** DATASET ENTRIES follows **

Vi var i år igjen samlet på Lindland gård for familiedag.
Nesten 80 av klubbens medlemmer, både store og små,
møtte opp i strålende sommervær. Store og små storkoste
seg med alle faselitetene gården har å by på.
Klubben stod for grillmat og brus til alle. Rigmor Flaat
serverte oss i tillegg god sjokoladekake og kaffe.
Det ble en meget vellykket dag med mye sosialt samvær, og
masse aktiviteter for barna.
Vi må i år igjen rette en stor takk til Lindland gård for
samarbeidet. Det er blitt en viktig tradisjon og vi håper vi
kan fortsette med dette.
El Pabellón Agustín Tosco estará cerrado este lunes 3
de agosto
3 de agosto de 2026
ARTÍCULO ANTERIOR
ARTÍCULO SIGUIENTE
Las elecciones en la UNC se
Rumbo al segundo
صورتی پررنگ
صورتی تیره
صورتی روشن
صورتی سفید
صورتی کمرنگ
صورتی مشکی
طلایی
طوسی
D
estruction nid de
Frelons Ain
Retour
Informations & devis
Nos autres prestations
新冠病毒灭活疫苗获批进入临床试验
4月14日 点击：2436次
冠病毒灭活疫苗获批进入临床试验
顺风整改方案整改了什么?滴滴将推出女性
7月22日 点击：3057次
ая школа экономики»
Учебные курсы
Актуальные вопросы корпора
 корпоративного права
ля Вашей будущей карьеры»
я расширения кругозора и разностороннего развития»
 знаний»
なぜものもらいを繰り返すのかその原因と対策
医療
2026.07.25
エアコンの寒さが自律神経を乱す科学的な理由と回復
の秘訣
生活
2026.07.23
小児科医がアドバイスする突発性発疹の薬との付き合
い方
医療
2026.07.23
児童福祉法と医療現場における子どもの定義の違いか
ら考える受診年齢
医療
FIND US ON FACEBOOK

** End of DATASET ENTRIES **
** DATASET ENTRIES follows **

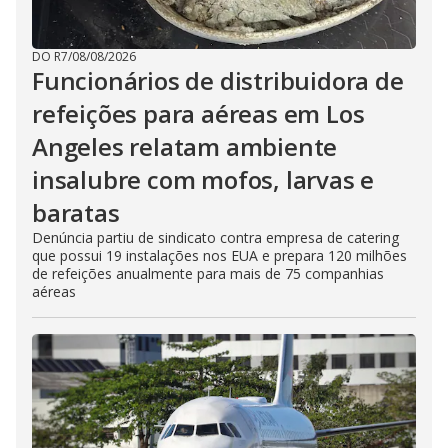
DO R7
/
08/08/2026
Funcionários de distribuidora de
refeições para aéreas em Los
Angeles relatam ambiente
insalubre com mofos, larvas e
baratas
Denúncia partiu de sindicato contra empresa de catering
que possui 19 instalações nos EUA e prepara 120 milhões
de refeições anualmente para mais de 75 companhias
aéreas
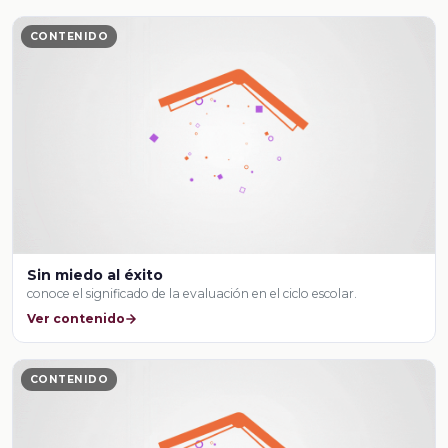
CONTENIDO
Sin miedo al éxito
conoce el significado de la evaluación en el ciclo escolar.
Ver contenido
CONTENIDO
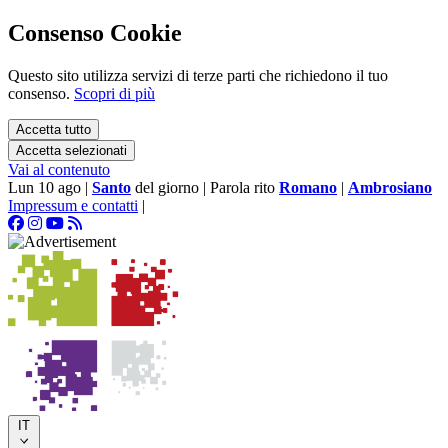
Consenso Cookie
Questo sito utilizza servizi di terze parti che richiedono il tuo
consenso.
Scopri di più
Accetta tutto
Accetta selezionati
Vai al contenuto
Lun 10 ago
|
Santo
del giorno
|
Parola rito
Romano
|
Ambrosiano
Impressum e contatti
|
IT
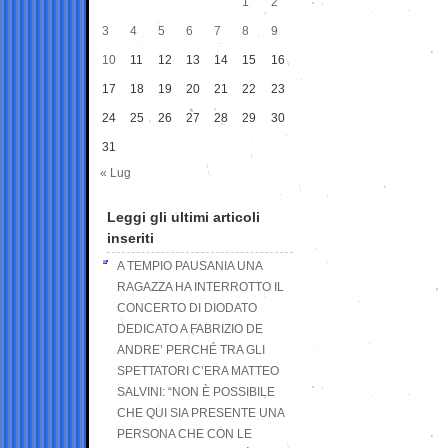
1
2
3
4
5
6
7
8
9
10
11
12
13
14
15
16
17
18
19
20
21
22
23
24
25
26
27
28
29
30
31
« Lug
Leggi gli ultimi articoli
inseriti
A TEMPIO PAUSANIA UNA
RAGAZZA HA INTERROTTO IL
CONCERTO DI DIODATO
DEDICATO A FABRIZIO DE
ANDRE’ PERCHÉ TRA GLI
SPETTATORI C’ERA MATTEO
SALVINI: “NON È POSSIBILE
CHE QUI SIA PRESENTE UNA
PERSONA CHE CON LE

** End of DATASET ENTRIES **

* EXERCISE DETAILS
Reproduce word for word the lines in the records above, from the line with "Vi var i år" up to and including the line with "Det ble en meget".

* WRITTEN ANSWER
Vi var i år igjen samlet på Lindland gård for familiedag.
Nesten 80 av klubbens medlemmer, både store og små,
møtte opp i strålende sommervær. Store og små storkoste
seg med alle faselitetene gården har å by på.
Klubben stod for grillmat og brus til alle. Rigmor Flaat
serverte oss i tillegg god sjokoladekake og kaffe.
Det ble en meget vellykket dag med mye sosialt samvær, og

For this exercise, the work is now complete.